The depths and range of beauty in the backcountry has always enticed me but if you told me two years ago I would be comfortable hiking 14km with 1,400m elevation gain in one day, I wouldn’t believe it. I grew up in Ontario, so there are no real mountains, although some people say they’re going on hikes, I’m sure all BC hikers would scoff at what we consider a hike.
Not only had I never hiked before, but I am not athletic at all. You should see my attempt at playing basketball, it’s quite sad. I have a lanky and uncoordinated body and I’m okay with that! Other than walking and at home Pilates I don’t do any physical activity because nothing has ever spoken to me.
Of course, as soon as I moved to BC that all changed. Martin (my partner and one of the co-owners), took me on my first hike in May 2020, Evans Peak in Golden Ears to be specific, and if you know the hike, you know it’s not the most chill. It destroyed my legs but was one of the most rewarding things I’d ever done. As a young woman who has basically been told all her life she’s not physically equipped for most things, plus having asthma, conquering a huge mountain was deeply awakening. This lead to a string of backcountry camping trips.
For me, the backcountry isn’t just about the hike, it’s about the experience with mother nature.
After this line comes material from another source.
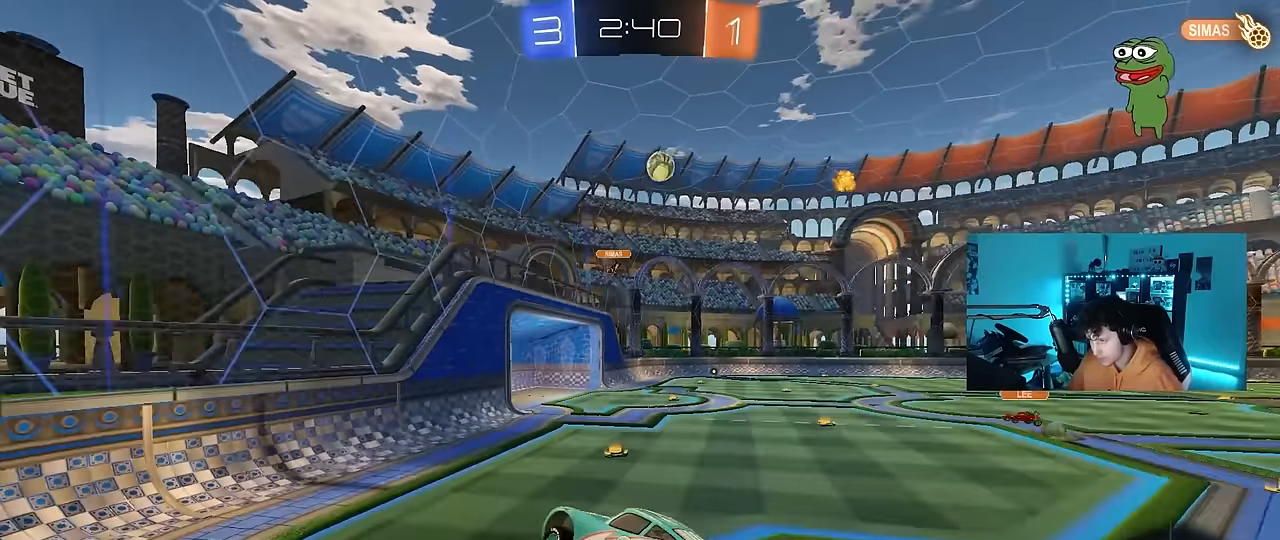
{"keys": ["d", "w"], "mouse": [], "mouse_move": "still", "events": []}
Getting nice and dirty, hugging the trees, smelling the fresh air, touching the freezing alpine lake. The only word that perfectly explains how I feel every time I’m standing on the top of a mountain, is humbled. The mountain wins every time, standing there, solid and strong as you huff and puff your way up. Nature has so much to offer us, it’s just a matter of getting out there and listening. The backcountry has taught me both how and why we respect the land. My awareness and desire to protect the earth has grown immensely since I started hiking.
That’s where my passion for this company comes from. Who knows when or if I would’ve become a backcountry enthusiast if I wasn’t with Martin. I can’t imagine my life without the backcountry now. I want everyone to have the same opportunity as I do. I want to be the person who helps you experience the depths the backcountry has to offer.